При слове «вассал» Миних и Остерман встали с мест своих, — последний, охая и жалуясь на подагру, — оба смотря друг на друга в каком-то странном ожидании. Никогда еще Волынской не доходил до такой отчаянной выходки; ему наскучило уж долее скрываться.
— За это слово вы будете дорого отвечать, дерзкий человек! — вскричал вне себя Бирон, — клянусь вам честью своею.
— Отдаю вам прилагательное ваше назад! — вскричал Волынской.
— Государыня вас требует, — сказал Остерман герцогу.
— Во дворец, да! к государыне! — произнес Бирон, хватая себя за горящую голову; потом, обратясь к Волынскому, примолвил: — Надеюсь, что мы видимся в последний раз в доме герцога курляндского.
— Очень рад, — отвечал Волынской и, не поклонясь, вышел.
Собеседники, смущенные этой ссорой, которой важные последствия были неисчислимы, последовали за ним.

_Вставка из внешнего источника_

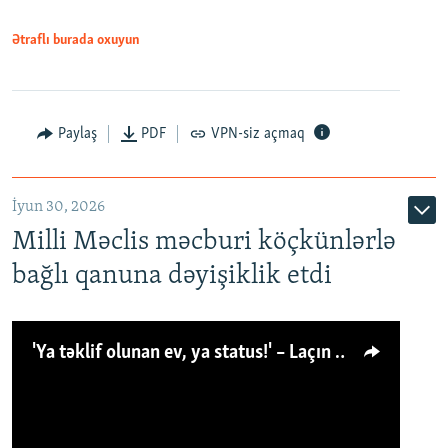
Ətraflı burada oxuyun
Paylaş
PDF
VPN-siz açmaq
İyun 30, 2026
Milli Məclis məcburi köçkünlərlə
bağlı qanuna dəyişiklik etdi
'Ya təklif olunan ev, ya status!' – Laçın köçkünü: 'Laçından başqa heç hara!'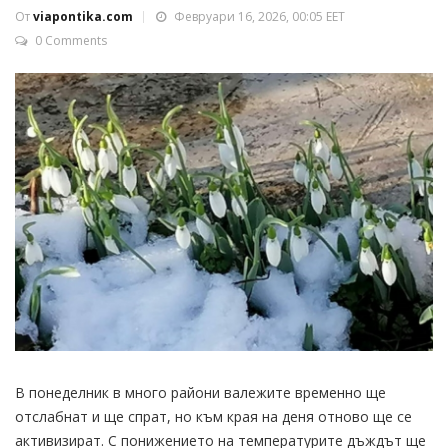
От
viapontika.com
Февруари 16, 2026, 00:05 EET
0 Comments
В понеделник в много райони валежите временно ще
отслабнат и ще спрат, но към края на деня отново ще се
активизират. С понижението на температурите дъждът ще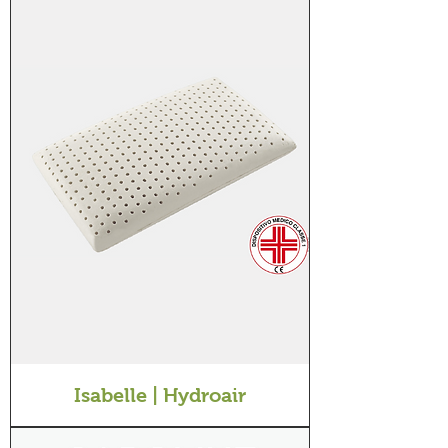
Isabelle | Hydroair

В ушах их долго еще гремели слова: «Я или он должен погибнуть» — слова, произнесенные беснующимся Бироном, когда они с ним прощались.
— Я или он должен погибнуть! — повторил временщик, ударив по столу кулаком, когда они вышли.
— Этого гордеца надо бы хорошенько проучить, — говорили между собою стоявшие в зале, когда Волынской проходил мимо их с гневной, презрительной улыбкой.
— Его светлость! его светлость! — закричал паж.
Возглас этот, повторенный сотнею голосов по анфиладе комнат, раздался, наконец, у подъезда. Опереженный и сопровождаемый блестящей свитой, Бирон прошел чрез приемную залу и удостоил дожидавшихся в ней одним ласковым киваньем головы. Зато скольких панегириков удостоился он сам за это наклонение! «Какой милостивый! Какой великий человек! Какая важность в поступи! Проницательность во взорах! Он рожден повелевать!.. Модель для живописца!.. Жена моя от него без ума!»